Your task: With the pictures left out, restate every entry word for word.

[Input data — start]

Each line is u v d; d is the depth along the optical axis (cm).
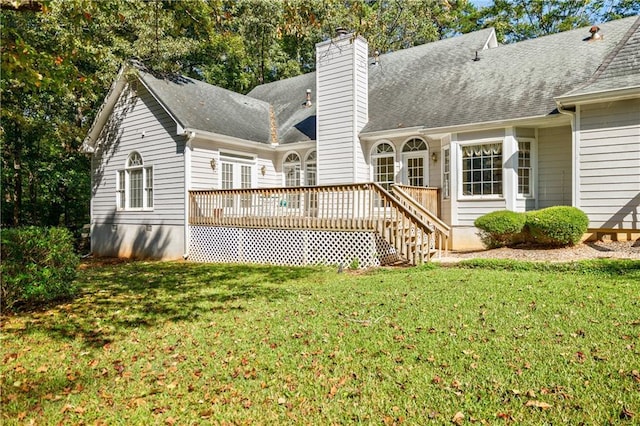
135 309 604
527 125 1010
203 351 418
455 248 1105
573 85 1019
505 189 1031
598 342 380
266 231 1111
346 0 695
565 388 304
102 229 1540
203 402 314
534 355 361
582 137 901
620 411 271
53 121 1673
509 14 2520
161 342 452
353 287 684
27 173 1841
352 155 1295
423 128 1162
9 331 507
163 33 1584
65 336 485
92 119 1906
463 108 1152
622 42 966
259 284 766
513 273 704
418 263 879
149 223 1375
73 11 711
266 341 436
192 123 1252
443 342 402
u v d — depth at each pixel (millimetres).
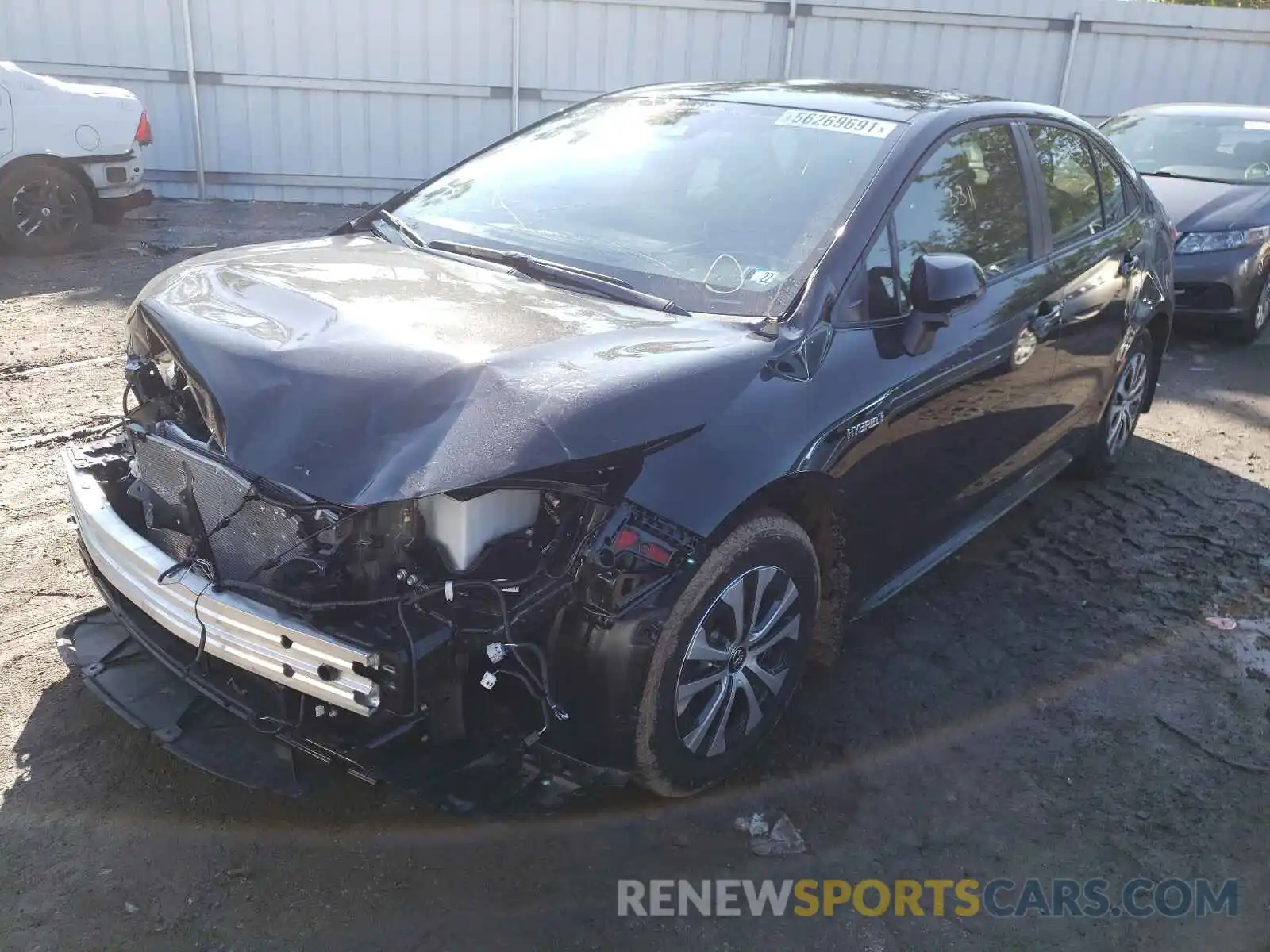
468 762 2385
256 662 2279
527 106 12617
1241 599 4152
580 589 2375
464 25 12180
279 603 2285
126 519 2764
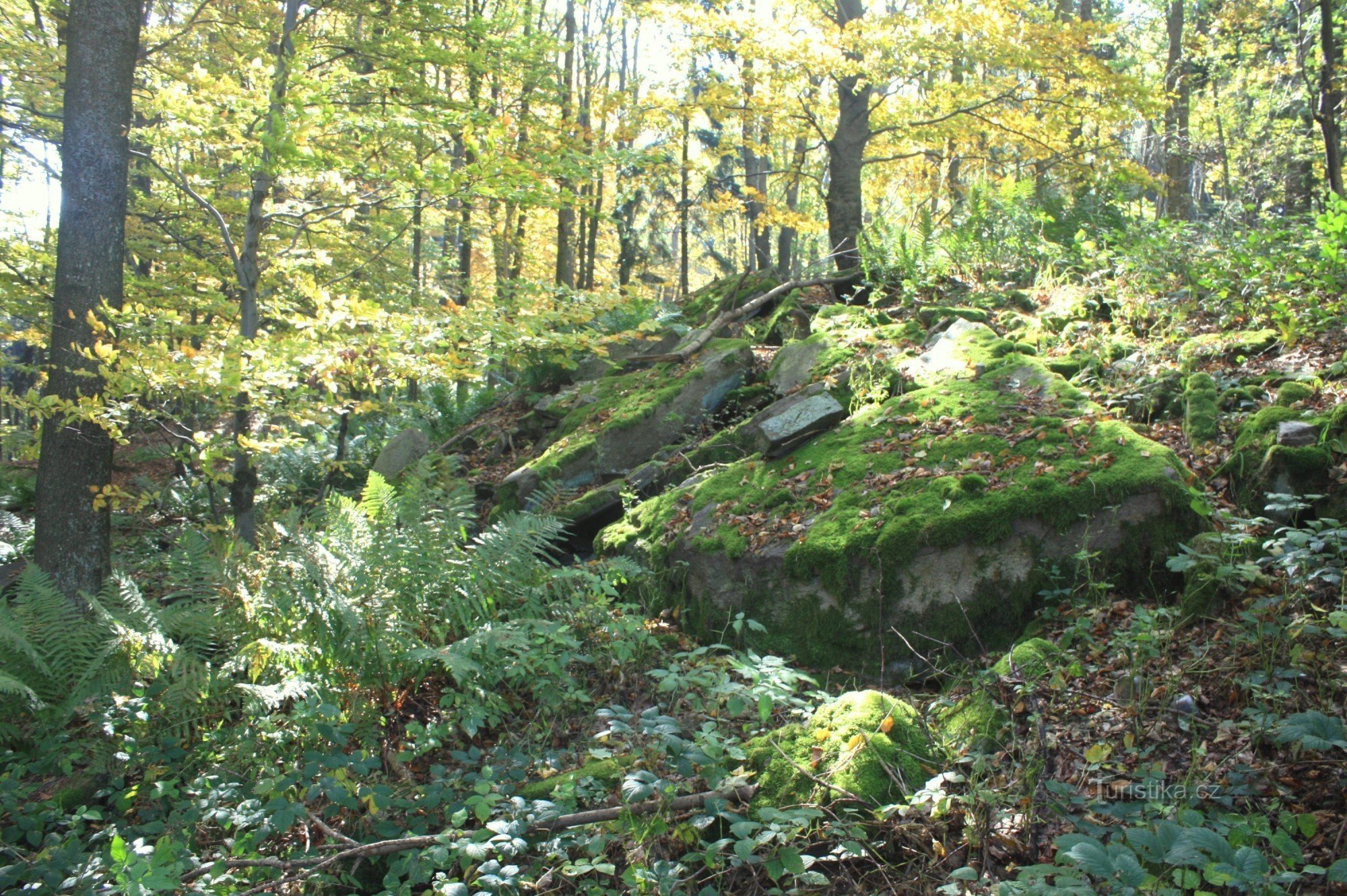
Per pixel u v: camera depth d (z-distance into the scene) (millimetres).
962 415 5801
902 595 4707
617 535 6469
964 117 11914
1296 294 6414
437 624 4816
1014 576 4574
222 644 4875
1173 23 17531
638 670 4844
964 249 9594
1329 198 6406
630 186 11766
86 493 6230
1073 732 3498
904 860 3082
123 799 4016
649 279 23375
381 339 6137
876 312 8656
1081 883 2488
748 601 5238
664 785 3340
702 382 8391
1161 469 4582
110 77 6223
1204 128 22672
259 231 7367
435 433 11461
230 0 9914
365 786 3832
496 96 11094
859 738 3475
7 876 3322
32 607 4723
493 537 5211
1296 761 3055
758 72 10773
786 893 2945
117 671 4496
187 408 6879
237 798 3846
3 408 17203
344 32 9555
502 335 6504
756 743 3697
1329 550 4055
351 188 7004
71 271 6180
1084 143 11750
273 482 10164
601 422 8406
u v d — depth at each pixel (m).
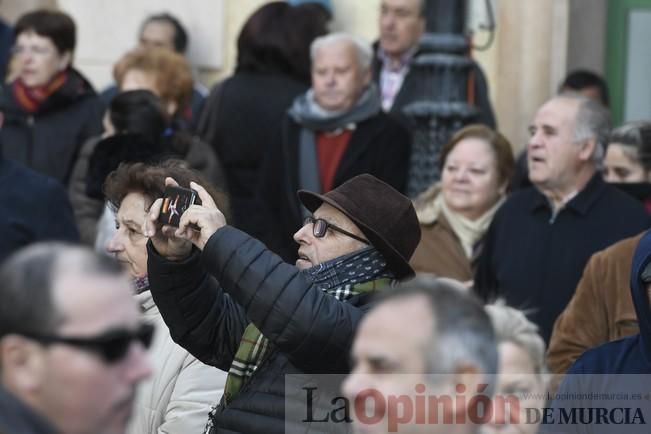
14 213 12.78
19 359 5.55
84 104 16.42
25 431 5.48
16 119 16.25
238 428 8.37
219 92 15.91
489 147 13.14
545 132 12.43
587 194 12.37
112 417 5.65
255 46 15.88
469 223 13.14
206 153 14.68
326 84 14.67
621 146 13.55
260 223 14.69
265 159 14.95
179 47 19.16
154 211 8.28
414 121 13.85
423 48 13.87
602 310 10.97
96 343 5.56
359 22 19.59
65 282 5.57
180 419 9.21
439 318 5.89
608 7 19.70
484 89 16.28
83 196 14.98
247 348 8.48
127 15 20.50
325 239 8.71
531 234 12.40
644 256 8.87
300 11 16.16
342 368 8.05
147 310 9.46
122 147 12.91
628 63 19.78
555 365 11.07
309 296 7.91
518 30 19.14
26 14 16.33
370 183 8.82
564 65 19.27
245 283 7.88
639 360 8.93
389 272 8.73
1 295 5.55
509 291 12.31
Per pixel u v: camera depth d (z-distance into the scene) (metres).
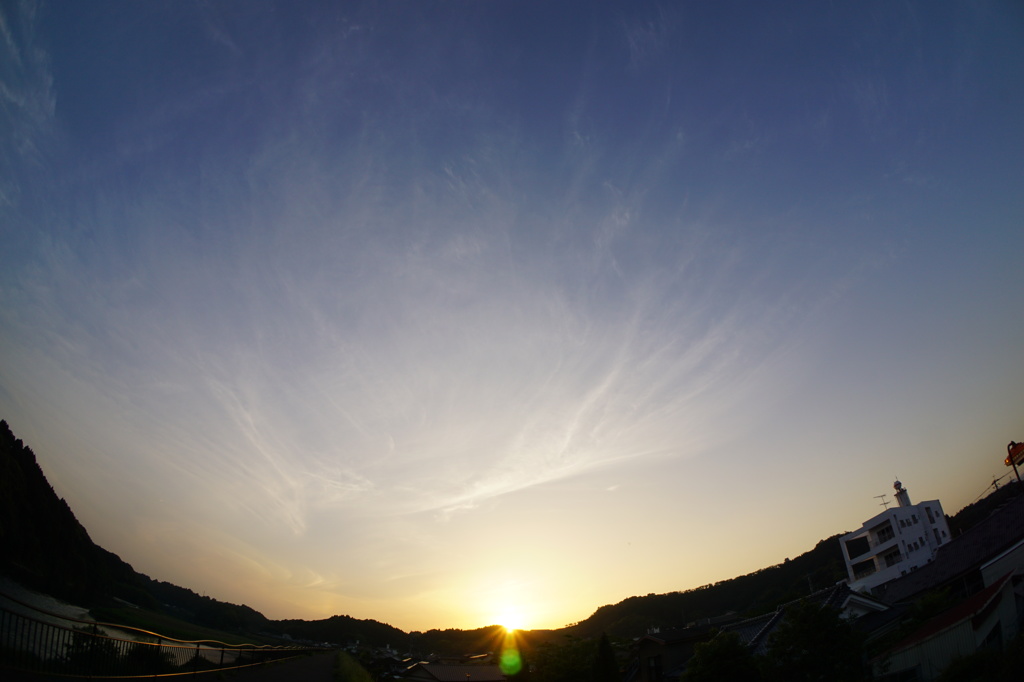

[Input data — finish]

Result:
Each line is u v d; d is the depth along the optical axis (cm).
135 309 604
527 125 1010
203 351 418
455 248 1105
573 85 1019
505 189 1031
598 342 380
266 231 1111
346 0 695
565 388 304
102 229 1540
203 402 314
534 355 361
582 137 901
620 411 271
53 121 1673
509 14 2520
161 342 452
353 287 684
27 173 1841
352 155 1295
423 128 1162
9 331 507
163 33 1584
65 336 485
92 119 1906
463 108 1152
622 42 966
259 284 766
513 273 704
418 263 879
149 223 1375
73 11 711
266 341 436
192 123 1252
443 342 402
u v d — depth at each pixel (millimetres).
468 762 2385
256 662 2279
527 106 12617
1241 599 4152
580 589 2375
464 25 12180
279 603 2285
126 519 2764
Per pixel u v: camera depth d (z-distance into the scene) (millimetres).
962 415 5801
902 595 4707
617 535 6469
964 117 11914
1296 294 6414
437 624 4816
1014 576 4574
222 644 4875
1173 23 17531
638 670 4844
964 249 9594
1329 198 6406
630 186 11766
86 493 6230
1073 732 3498
904 860 3082
123 799 4016
649 279 23375
381 339 6137
876 312 8656
1081 883 2488
748 601 5238
664 785 3340
702 382 8391
1161 469 4582
110 77 6223
1204 128 22672
259 231 7367
435 433 11461
230 0 9914
365 786 3832
496 96 11094
859 738 3475
7 876 3322
32 607 4723
493 537 5211
1296 761 3055
758 72 10773
786 893 2945
117 671 4496
187 408 6879
237 798 3846
3 408 17203
344 32 9555
502 335 6504
756 743 3697
1329 550 4055
351 188 7004
71 271 6180
1084 143 11750
273 482 10164
601 422 8406
u v d — depth at each pixel (m).
14 213 12.78
19 359 5.55
84 104 16.42
25 431 5.48
16 119 16.25
238 428 8.37
219 92 15.91
489 147 13.14
545 132 12.43
587 194 12.37
112 417 5.65
255 46 15.88
469 223 13.14
206 153 14.68
326 84 14.67
621 146 13.55
260 223 14.69
265 159 14.95
179 47 19.16
154 211 8.28
414 121 13.85
423 48 13.87
602 310 10.97
96 343 5.56
359 22 19.59
65 282 5.57
180 419 9.21
439 318 5.89
608 7 19.70
484 89 16.28
83 196 14.98
247 348 8.48
127 15 20.50
325 239 8.71
531 234 12.40
644 256 8.87
300 11 16.16
342 368 8.05
147 310 9.46
122 147 12.91
628 63 19.78
555 365 11.07
309 296 7.91
518 30 19.14
26 14 16.33
370 183 8.82
564 65 19.27
245 283 7.88
639 360 8.93
389 272 8.73
1 295 5.55
509 291 12.31
Per pixel u v: camera depth d (z-distance into the scene) (metres).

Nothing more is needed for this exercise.